--- TASK MATERIAL ---
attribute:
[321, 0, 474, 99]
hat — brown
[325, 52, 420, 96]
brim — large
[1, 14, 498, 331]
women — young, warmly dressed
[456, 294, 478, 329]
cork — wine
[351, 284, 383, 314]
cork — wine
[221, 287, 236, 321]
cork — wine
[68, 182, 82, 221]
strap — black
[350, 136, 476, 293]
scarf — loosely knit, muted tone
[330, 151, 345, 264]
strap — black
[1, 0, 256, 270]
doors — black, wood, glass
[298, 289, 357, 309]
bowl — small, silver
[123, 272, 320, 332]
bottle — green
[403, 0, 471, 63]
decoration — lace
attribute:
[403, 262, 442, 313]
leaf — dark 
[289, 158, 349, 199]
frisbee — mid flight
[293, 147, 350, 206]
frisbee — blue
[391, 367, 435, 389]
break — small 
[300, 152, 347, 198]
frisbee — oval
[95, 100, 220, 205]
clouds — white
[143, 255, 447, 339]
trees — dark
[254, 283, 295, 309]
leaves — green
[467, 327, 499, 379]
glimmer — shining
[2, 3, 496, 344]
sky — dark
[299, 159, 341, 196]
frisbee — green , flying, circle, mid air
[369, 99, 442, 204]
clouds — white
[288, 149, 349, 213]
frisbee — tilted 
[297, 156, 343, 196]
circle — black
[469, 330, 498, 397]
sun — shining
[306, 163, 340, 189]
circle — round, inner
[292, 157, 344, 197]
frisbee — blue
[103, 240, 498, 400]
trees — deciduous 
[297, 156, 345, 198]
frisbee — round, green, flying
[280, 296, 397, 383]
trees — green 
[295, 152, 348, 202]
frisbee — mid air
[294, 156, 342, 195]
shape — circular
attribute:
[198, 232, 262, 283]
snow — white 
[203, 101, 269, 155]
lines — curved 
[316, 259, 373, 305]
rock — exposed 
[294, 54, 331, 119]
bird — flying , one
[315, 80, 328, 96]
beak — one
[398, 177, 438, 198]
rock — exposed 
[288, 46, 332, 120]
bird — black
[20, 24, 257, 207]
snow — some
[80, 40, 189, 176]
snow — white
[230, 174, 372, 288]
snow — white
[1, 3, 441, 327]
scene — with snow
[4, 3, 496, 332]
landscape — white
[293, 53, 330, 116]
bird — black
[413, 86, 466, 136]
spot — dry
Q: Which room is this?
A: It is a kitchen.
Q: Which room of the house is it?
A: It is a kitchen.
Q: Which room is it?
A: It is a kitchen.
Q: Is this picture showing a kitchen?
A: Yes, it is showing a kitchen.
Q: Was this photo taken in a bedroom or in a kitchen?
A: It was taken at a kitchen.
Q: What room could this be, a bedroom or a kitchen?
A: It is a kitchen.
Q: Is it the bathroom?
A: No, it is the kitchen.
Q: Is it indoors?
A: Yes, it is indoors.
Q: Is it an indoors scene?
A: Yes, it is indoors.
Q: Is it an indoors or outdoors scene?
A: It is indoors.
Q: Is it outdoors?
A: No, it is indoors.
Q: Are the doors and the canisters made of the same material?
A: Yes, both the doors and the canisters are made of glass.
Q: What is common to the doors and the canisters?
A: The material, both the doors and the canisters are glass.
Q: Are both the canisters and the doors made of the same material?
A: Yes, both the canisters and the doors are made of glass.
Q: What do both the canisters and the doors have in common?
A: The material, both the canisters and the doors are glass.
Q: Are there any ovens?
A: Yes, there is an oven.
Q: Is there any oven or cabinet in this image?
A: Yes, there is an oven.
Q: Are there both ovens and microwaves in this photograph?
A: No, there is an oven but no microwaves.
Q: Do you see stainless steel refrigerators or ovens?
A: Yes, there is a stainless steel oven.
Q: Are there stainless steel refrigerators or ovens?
---
Can you reproduce, unchanged, the records above from their first line through the line containing "frisbee — oval"?

> [TASK OUTPUT]:
attribute:
[321, 0, 474, 99]
hat — brown
[325, 52, 420, 96]
brim — large
[1, 14, 498, 331]
women — young, warmly dressed
[456, 294, 478, 329]
cork — wine
[351, 284, 383, 314]
cork — wine
[221, 287, 236, 321]
cork — wine
[68, 182, 82, 221]
strap — black
[350, 136, 476, 293]
scarf — loosely knit, muted tone
[330, 151, 345, 264]
strap — black
[1, 0, 256, 270]
doors — black, wood, glass
[298, 289, 357, 309]
bowl — small, silver
[123, 272, 320, 332]
bottle — green
[403, 0, 471, 63]
decoration — lace
attribute:
[403, 262, 442, 313]
leaf — dark 
[289, 158, 349, 199]
frisbee — mid flight
[293, 147, 350, 206]
frisbee — blue
[391, 367, 435, 389]
break — small 
[300, 152, 347, 198]
frisbee — oval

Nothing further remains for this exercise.